### WORK REQUIRED
An exact reproduction of all the entries is the expected answer.

Segment Start: EXTRACTED INFORMATION

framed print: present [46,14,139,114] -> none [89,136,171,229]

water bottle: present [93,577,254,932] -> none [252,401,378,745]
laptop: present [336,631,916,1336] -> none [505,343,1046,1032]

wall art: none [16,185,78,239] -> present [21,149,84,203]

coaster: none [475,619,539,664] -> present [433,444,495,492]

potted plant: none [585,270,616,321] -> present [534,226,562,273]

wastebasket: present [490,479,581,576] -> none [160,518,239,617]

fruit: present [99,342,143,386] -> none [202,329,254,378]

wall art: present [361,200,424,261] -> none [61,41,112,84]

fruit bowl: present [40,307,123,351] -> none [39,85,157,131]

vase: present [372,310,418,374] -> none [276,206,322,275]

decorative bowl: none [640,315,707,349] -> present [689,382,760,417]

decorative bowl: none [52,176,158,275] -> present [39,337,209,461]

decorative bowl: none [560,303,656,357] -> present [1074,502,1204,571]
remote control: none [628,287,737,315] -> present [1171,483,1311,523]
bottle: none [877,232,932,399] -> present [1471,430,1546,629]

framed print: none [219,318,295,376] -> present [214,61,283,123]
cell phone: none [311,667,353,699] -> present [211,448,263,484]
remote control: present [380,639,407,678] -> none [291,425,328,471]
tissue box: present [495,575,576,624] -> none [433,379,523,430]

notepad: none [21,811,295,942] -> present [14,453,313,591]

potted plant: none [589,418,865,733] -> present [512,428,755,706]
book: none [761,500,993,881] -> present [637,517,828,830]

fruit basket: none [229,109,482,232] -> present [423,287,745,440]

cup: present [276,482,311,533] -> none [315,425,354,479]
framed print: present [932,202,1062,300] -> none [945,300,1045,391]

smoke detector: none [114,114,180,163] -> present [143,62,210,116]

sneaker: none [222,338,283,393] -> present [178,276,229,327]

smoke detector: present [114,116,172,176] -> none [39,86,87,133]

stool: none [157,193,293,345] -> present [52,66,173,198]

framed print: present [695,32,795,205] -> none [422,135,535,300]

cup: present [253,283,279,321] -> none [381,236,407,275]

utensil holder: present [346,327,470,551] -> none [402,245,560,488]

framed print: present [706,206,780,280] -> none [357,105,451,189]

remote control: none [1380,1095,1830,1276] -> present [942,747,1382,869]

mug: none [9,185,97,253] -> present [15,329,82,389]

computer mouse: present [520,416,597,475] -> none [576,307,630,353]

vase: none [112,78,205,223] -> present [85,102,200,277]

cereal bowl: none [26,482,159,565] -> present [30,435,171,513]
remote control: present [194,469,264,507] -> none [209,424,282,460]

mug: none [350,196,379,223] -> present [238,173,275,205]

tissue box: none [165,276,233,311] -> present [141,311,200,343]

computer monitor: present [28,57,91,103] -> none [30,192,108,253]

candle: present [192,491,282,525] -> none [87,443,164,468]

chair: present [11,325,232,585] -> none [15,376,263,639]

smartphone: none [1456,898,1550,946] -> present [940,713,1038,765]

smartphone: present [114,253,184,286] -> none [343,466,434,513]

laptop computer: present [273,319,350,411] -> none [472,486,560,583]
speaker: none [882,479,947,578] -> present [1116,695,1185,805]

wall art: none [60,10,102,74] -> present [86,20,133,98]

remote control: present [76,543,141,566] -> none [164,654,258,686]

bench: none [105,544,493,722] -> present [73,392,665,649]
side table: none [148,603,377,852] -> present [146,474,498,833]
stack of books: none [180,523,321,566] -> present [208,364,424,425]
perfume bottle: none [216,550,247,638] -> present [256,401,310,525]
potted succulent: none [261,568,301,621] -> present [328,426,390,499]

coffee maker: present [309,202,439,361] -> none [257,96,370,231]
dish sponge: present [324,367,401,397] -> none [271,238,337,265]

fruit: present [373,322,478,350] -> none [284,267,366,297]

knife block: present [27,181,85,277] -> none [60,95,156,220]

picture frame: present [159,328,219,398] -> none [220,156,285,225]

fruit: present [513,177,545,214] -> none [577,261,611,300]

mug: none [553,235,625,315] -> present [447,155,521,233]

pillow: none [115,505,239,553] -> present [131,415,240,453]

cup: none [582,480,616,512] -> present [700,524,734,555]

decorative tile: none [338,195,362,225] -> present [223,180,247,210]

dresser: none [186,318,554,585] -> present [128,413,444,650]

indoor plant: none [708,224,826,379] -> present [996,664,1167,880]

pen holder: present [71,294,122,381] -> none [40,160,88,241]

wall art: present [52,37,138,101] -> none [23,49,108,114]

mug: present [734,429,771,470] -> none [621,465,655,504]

Segment End: EXTRACTED INFORMATION

### SOLUTION
framed print: present [46,14,139,114] -> none [89,136,171,229]

water bottle: present [93,577,254,932] -> none [252,401,378,745]
laptop: present [336,631,916,1336] -> none [505,343,1046,1032]

wall art: none [16,185,78,239] -> present [21,149,84,203]

coaster: none [475,619,539,664] -> present [433,444,495,492]

potted plant: none [585,270,616,321] -> present [534,226,562,273]

wastebasket: present [490,479,581,576] -> none [160,518,239,617]

fruit: present [99,342,143,386] -> none [202,329,254,378]

wall art: present [361,200,424,261] -> none [61,41,112,84]

fruit bowl: present [40,307,123,351] -> none [39,85,157,131]

vase: present [372,310,418,374] -> none [276,206,322,275]

decorative bowl: none [640,315,707,349] -> present [689,382,760,417]

decorative bowl: none [52,176,158,275] -> present [39,337,209,461]

decorative bowl: none [560,303,656,357] -> present [1074,502,1204,571]
remote control: none [628,287,737,315] -> present [1171,483,1311,523]
bottle: none [877,232,932,399] -> present [1471,430,1546,629]

framed print: none [219,318,295,376] -> present [214,61,283,123]
cell phone: none [311,667,353,699] -> present [211,448,263,484]
remote control: present [380,639,407,678] -> none [291,425,328,471]
tissue box: present [495,575,576,624] -> none [433,379,523,430]

notepad: none [21,811,295,942] -> present [14,453,313,591]

potted plant: none [589,418,865,733] -> present [512,428,755,706]
book: none [761,500,993,881] -> present [637,517,828,830]

fruit basket: none [229,109,482,232] -> present [423,287,745,440]

cup: present [276,482,311,533] -> none [315,425,354,479]
framed print: present [932,202,1062,300] -> none [945,300,1045,391]

smoke detector: none [114,114,180,163] -> present [143,62,210,116]

sneaker: none [222,338,283,393] -> present [178,276,229,327]

smoke detector: present [114,116,172,176] -> none [39,86,87,133]

stool: none [157,193,293,345] -> present [52,66,173,198]

framed print: present [695,32,795,205] -> none [422,135,535,300]

cup: present [253,283,279,321] -> none [381,236,407,275]

utensil holder: present [346,327,470,551] -> none [402,245,560,488]

framed print: present [706,206,780,280] -> none [357,105,451,189]

remote control: none [1380,1095,1830,1276] -> present [942,747,1382,869]

mug: none [9,185,97,253] -> present [15,329,82,389]

computer mouse: present [520,416,597,475] -> none [576,307,630,353]

vase: none [112,78,205,223] -> present [85,102,200,277]

cereal bowl: none [26,482,159,565] -> present [30,435,171,513]
remote control: present [194,469,264,507] -> none [209,424,282,460]

mug: none [350,196,379,223] -> present [238,173,275,205]

tissue box: none [165,276,233,311] -> present [141,311,200,343]

computer monitor: present [28,57,91,103] -> none [30,192,108,253]

candle: present [192,491,282,525] -> none [87,443,164,468]

chair: present [11,325,232,585] -> none [15,376,263,639]

smartphone: none [1456,898,1550,946] -> present [940,713,1038,765]

smartphone: present [114,253,184,286] -> none [343,466,434,513]

laptop computer: present [273,319,350,411] -> none [472,486,560,583]
speaker: none [882,479,947,578] -> present [1116,695,1185,805]

wall art: none [60,10,102,74] -> present [86,20,133,98]

remote control: present [76,543,141,566] -> none [164,654,258,686]

bench: none [105,544,493,722] -> present [73,392,665,649]
side table: none [148,603,377,852] -> present [146,474,498,833]
stack of books: none [180,523,321,566] -> present [208,364,424,425]
perfume bottle: none [216,550,247,638] -> present [256,401,310,525]
potted succulent: none [261,568,301,621] -> present [328,426,390,499]

coffee maker: present [309,202,439,361] -> none [257,96,370,231]
dish sponge: present [324,367,401,397] -> none [271,238,337,265]

fruit: present [373,322,478,350] -> none [284,267,366,297]

knife block: present [27,181,85,277] -> none [60,95,156,220]

picture frame: present [159,328,219,398] -> none [220,156,285,225]

fruit: present [513,177,545,214] -> none [577,261,611,300]

mug: none [553,235,625,315] -> present [447,155,521,233]

pillow: none [115,505,239,553] -> present [131,415,240,453]

cup: none [582,480,616,512] -> present [700,524,734,555]

decorative tile: none [338,195,362,225] -> present [223,180,247,210]

dresser: none [186,318,554,585] -> present [128,413,444,650]

indoor plant: none [708,224,826,379] -> present [996,664,1167,880]

pen holder: present [71,294,122,381] -> none [40,160,88,241]

wall art: present [52,37,138,101] -> none [23,49,108,114]

mug: present [734,429,771,470] -> none [621,465,655,504]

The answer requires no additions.